On September 21, Donnelly addressed the recordings in court, saying the media shouldn't be immune to see them, partly considering of their graphic nature.

"It is extremely graphic. It would be embarrassing is an understatement. Information technology would cause humiliation and create all kinds of other consequences (for the people in it)," Donnelly said in court.

Donnelly ruled that the media could listen to redacted versions of the audio from some of the recordings.

Shortly after this story published (and because of the media's letter to the court), prosecutors allowed journalists to listen to sound-only versions of some of the evidence.

The files included recordings of Kelly threatening women and evidence of the women filming humiliating acts, but many were indiscernible because they did non contain dialogue.
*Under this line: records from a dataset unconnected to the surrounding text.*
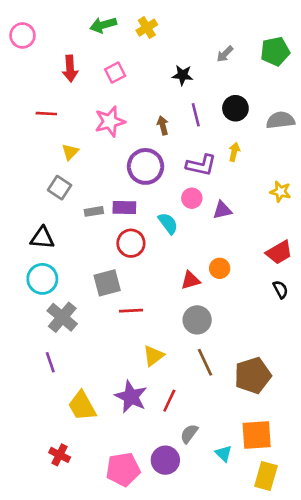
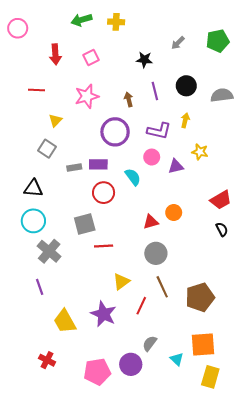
yellow cross: (147, 28) -> (116, 22), turned 35
yellow star: (280, 192) -> (200, 152), moved
red line: (169, 401) -> (141, 306), moved

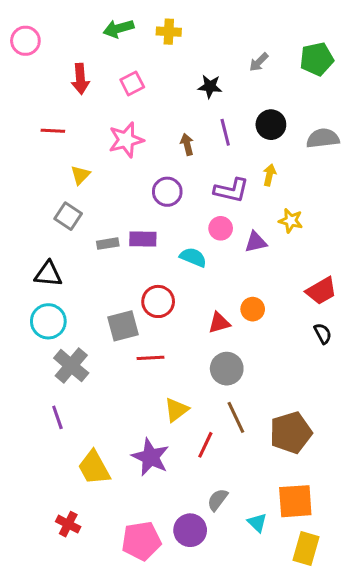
purple circle: (115, 132) -> (167, 192), size x0.7
cyan semicircle: (133, 177) -> (193, 257), turned -30
red circle: (104, 193) -> (158, 301), moved

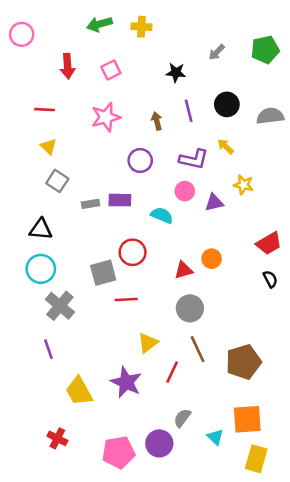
yellow triangle: (80, 175) -> (48, 146), moved, turned -30
yellow arrow: (269, 175) -> (226, 146), turned -60

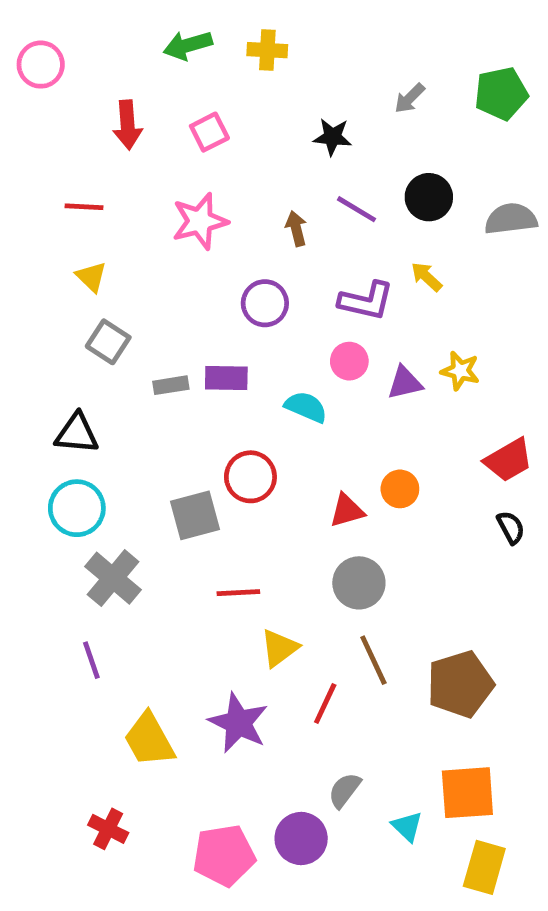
purple line: (189, 111) -> (357, 209), turned -45
yellow star: (243, 185) -> (460, 371), moved
red line: (126, 299) -> (238, 593), moved

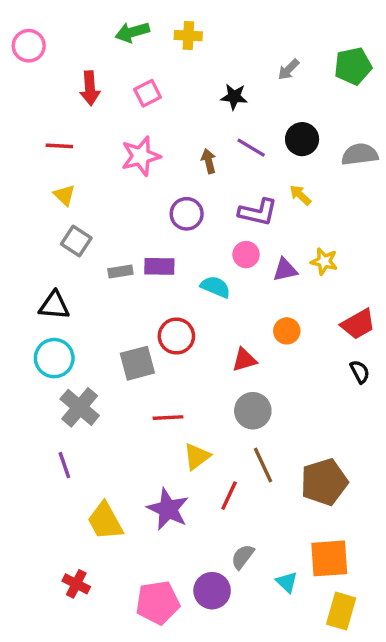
orange circle: (400, 489) -> (287, 331), moved

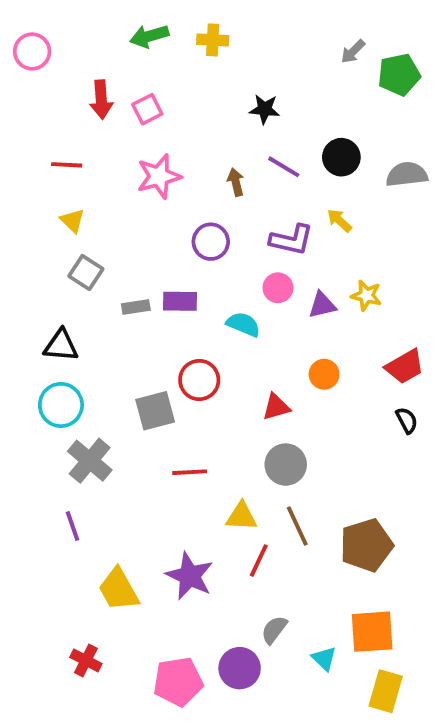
gray arrow: (288, 70) -> (353, 52), moved
pink square: (148, 93) -> (147, 109), moved
yellow triangle: (197, 457) -> (241, 516), moved, turned 40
Donnelly likewise allowed several members of the media, including CNN, into the courtroom for the first time since the start of the trial to watch the jury deliver the guilty verdict.

For weeks, witnesses testified about a civilization of threats and coercion while spending time with Kelly, and notwithstanding the public still hasn't had an opportunity to see evidence of these threats, something Villalona said was an important part of the justice arrangement.

"When you lot're talking nigh the criminal justice system, members of the public have to be a part of the trial -- they have to be able to see it. Transparency has to exist in society for there to be whatsoever trust in the criminal justice system," Villalona said.

Information technology wasn't until the government delivered its closing arguments final week that the public finally learned more most the content of the recordings. In one, assistant US Chaser Elizabeth Geddes said, a adult female was instructed to take off her clothes by Kelly, who told her, "Four licks (spankings)," confirming the woman's testimony in court.

"On the video you saw the accused spank (her) four times, and you saw the absolute anguish on (her) confront every bit he spanked her," Geddes said.

Some other video clip, Geddes said, showed a adult female being directed by Kelly to be "sexual and seductive with bodily fluids, feces, urine."

During her closing statement, Geddes told the jurors that she would not play the prune again considering they might "never fully erase that searing epitome" from their memories.

Correction: An paradigm explanation on a previous version of this story used the incorrect title for Nadia Shihata. She is an assistant United states of america attorney.